The risks mentioned are massive! I’m not sure that any benefits could sufficiently outweigh them nor how you would go about mitigating them. Any thoughts?
Jennifer…
The original article is here: http://www.thetestingplanet.com/2011/11/the-future-of-software-testing-part-one-testing-in-production/
First, Testing in Production (TiP) is a set of tools and methodologies that are to be used as part of a test strategy. In other words TiP does not mean that you do not do up-front testing (UFT) also. I maintain the good coverage unit testing is “table stakes” to play. TiP however can reduce your UFT effort and cost.

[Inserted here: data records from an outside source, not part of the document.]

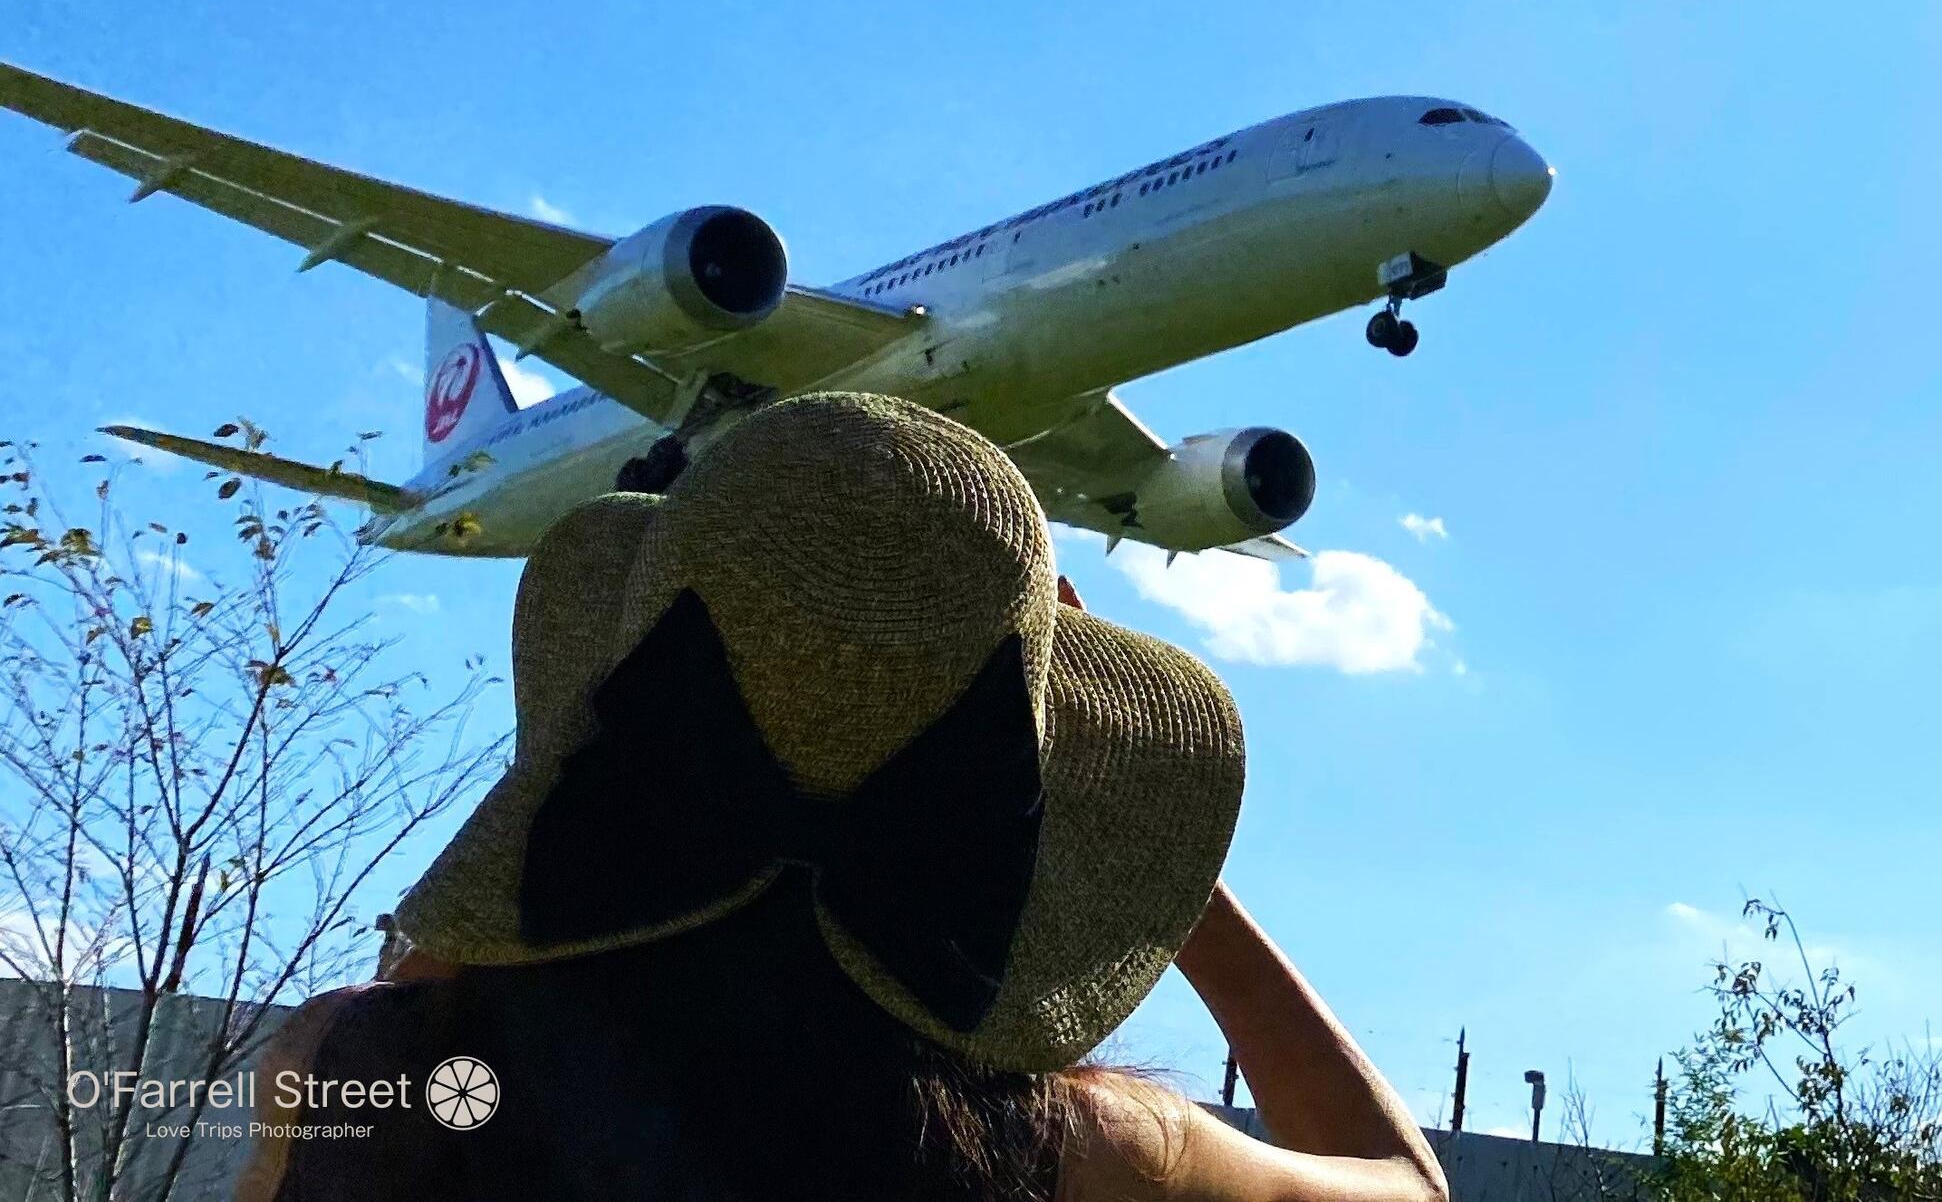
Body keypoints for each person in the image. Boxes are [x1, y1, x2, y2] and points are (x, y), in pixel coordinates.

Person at [237, 393, 1446, 1202]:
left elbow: (465, 967)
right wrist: (1152, 869)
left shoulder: (340, 1067)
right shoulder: (1077, 1152)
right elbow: (1402, 1185)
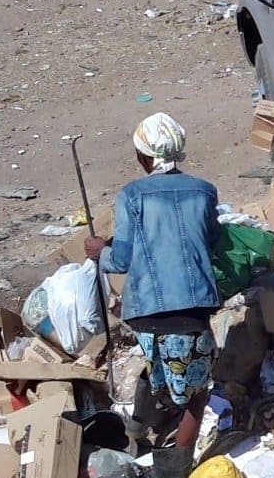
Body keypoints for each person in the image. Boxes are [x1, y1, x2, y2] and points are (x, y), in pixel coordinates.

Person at [84, 113, 221, 448]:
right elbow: (214, 241)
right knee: (195, 396)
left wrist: (98, 250)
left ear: (143, 158)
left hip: (144, 315)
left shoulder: (132, 195)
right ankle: (175, 473)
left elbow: (120, 260)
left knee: (158, 373)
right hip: (191, 313)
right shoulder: (204, 191)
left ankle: (141, 437)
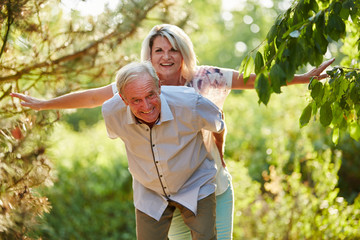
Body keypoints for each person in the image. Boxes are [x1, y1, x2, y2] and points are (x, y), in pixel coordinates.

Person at [10, 24, 335, 240]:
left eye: (172, 49)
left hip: (209, 187)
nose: (166, 56)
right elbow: (93, 96)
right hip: (165, 196)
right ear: (149, 57)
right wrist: (42, 104)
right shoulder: (136, 85)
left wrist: (304, 77)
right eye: (158, 51)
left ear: (183, 52)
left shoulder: (204, 78)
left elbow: (253, 80)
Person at [103, 61, 224, 240]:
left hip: (194, 182)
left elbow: (218, 123)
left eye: (150, 95)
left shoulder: (190, 103)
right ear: (123, 98)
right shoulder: (111, 112)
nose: (146, 106)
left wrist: (220, 154)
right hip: (149, 188)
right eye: (136, 100)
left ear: (159, 86)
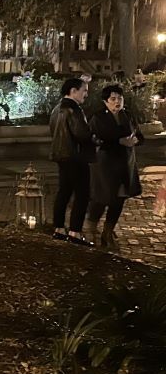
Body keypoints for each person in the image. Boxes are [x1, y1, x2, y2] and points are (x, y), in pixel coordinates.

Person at [85, 84, 143, 249]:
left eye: (120, 98)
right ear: (106, 101)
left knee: (119, 199)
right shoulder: (98, 118)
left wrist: (135, 140)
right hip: (105, 165)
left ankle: (108, 232)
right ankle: (90, 228)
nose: (117, 102)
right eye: (113, 99)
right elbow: (97, 139)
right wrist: (119, 141)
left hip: (125, 164)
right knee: (102, 198)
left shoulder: (128, 116)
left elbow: (139, 135)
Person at [49, 77, 96, 246]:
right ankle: (75, 231)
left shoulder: (56, 109)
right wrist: (95, 138)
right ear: (73, 91)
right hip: (76, 157)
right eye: (84, 90)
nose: (86, 94)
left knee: (64, 193)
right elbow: (82, 134)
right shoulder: (73, 109)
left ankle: (59, 228)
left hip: (61, 155)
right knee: (82, 195)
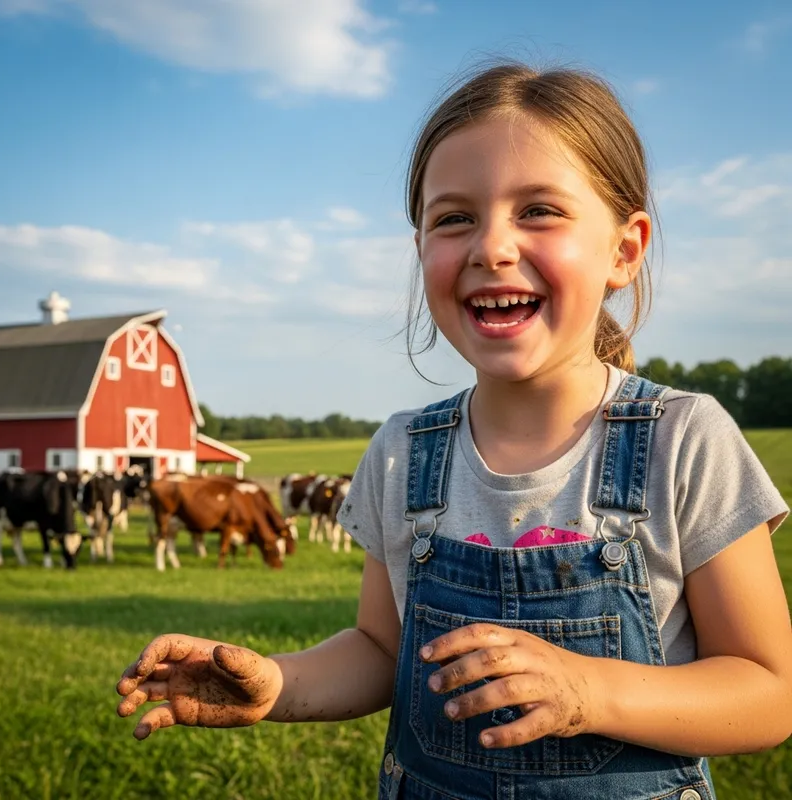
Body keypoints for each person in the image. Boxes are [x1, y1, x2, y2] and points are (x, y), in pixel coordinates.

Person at [116, 62, 791, 799]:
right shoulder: (404, 454)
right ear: (420, 251)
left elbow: (768, 690)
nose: (490, 246)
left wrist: (590, 691)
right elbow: (381, 648)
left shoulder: (682, 440)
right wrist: (278, 683)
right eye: (453, 217)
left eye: (538, 210)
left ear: (624, 251)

The point in brief is that you should not burn up a huge effort with trying to test up-front what only can be tested in production, while on the other hand you should never find a bug in production that you could have found up-front
Second, Testing in Production encompasses several methodologies (see the top of the red branch). These cover the range in risk from low to high. Lower risk methodologies include the “passive monitoring” ones where you are merely observing real data. This has some risks around data handling (especially personally identifiable info) and how you collect the data, but overall should have little impact on the system under test or its users. Active Transactions carry more risk as you are injecting synthetic data, but these are tractable with proper mitigations. Even the System Stress methodologies might seem just too risky, but we see evidence over and over that with careful engineering you can build in mitigations that bring the value to risk ratio into the green.